Martial law occurs when the military chain of command is put in control of civilian society — usually in a time of war — when civilian courts and government are not functioning.
Martial law is an “extraordinary state of being, and it basically means the government isn’t in control at all; there is no law. Martial law is the power of a commander,” Banks said.
“The last time the law was declared in the United states was in Hawaii during World War II,” he said, describing the military’s response after the Japanese attack on Pearl Harbor, which resulted in Japanese Americans being put in internment camps.
In fact, Banks said, there is no longer a “publicly known procedure” for the enactment of martial law.
“Years ago, there were some regulations within the [Defense Department] that spoke to the possibility of martial law, but they have been taken off the books,” he said. “We can’t see them, so we don’t even know if they exist anymore.”
On Monday, Trump told governors during a call — the audio of which was obtained by the Washington Post — to “get much tougher” on protesters. He also tweeted support for Cotton’s plan to deploy active-duty soldiers from combat units such as the 101st Airborne and 82nd Airborne Divisions to deal with rioters.
“There is this feeling that you are going to get your city destroyed by fire, people are going to get hurt or killed and we need to stomp on this,” said Richard Kohn, professor emeritus of History and Peace, War and Defense at the University of North Carolina at Chapel Hill.
But deploying combat troops to face down demonstrators could provoke the situation further and puts the U.S. military in a terrible position, he said.
“They know it’s dangerous; they want to defend the American people,” said Kohn, who served as the chief of Air Force History and chief historian for the Air Force from 1981 to 1991. “The overwhelming majority of the military leadership understand that they have to stand with and behind the American people and not in opposition to it or even appear to be in opposition to it.”
Typically, active-duty U.S. military personnel are prohibited from making arrests or serving other law enforcement functions by the Posse Comitatus Act of 1878 which outlaws the willful use of any part of the armed forces to execute the law unless authorized by the Constitution or an act of Congress.
“It basically reinforces sort of a cultural aversion Americans have had to military involvement with law enforcement,” Banks said.
Active-duty troops can be empowered to act in a law enforcement role under the Insurrection act, an exception to Posse Comitatus that allows the president to deploy U.S. troops within the nation’s borders for specific purposes, including quelling disorder and rebellion.

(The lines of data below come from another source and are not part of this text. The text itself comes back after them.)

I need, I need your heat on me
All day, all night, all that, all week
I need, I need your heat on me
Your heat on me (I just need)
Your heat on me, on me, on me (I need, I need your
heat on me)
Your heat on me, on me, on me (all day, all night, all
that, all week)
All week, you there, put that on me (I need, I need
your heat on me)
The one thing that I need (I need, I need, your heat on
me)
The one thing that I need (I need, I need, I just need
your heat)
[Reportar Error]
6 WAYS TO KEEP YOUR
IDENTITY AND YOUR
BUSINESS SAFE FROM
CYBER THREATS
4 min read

The Insurrection Act can be invoked, however, without realizing a state of martial law.
But Banks said there is a big difference between governors activating Guard units in their states and the White House ordering active-duty troops into communities.
“The National Guard forces that are deployed by governors in the cities inside states are members of those communities,” he said. “And presumably they are being called by the governor because the governor has made a determination that the local law enforcement may not be able to manage civil order in their community — it’s a backup to the police.

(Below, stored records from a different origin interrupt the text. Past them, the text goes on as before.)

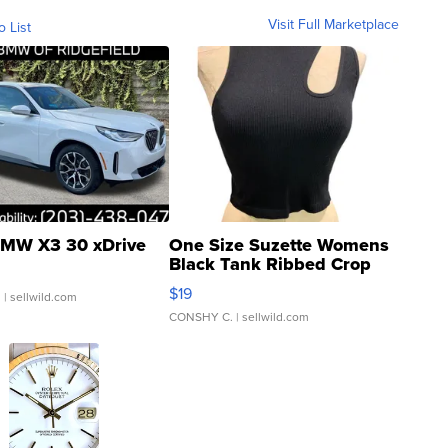
Visit Full Marketplace
o List
MW X3 30 xDrive
One Size Suzette Womens
Black Tank Ribbed Crop
Asymmetrical ...
$19
.
| sellwild.com
CONSHY C.
| sellwild.com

“It’s far less heavy-handed than the president federalizing an incident and sending in your military,” Banks added.
But even if Trump decides to go that route, local, state and federal government officials would still control the response to civil unrest, he said.
“Presumably, if Congress is able to meet and if the president is alive and well, there is no need for martial law because they can govern effectively with institutions and the laws we have in place,” Banks said. “It’s an extraordinary situation, and it’s highly unlikely ever to occur in the United States.”
President Abraham Lincoln declared martial law in several states during the Civil War, but the U.S. Supreme Court put an end to it in 1865, he said.
“There is an old case from the Civil War … and the Supreme Court in that case in 1865 said that, so long as the government is operating, there is no justification for martial law,” Banks explained.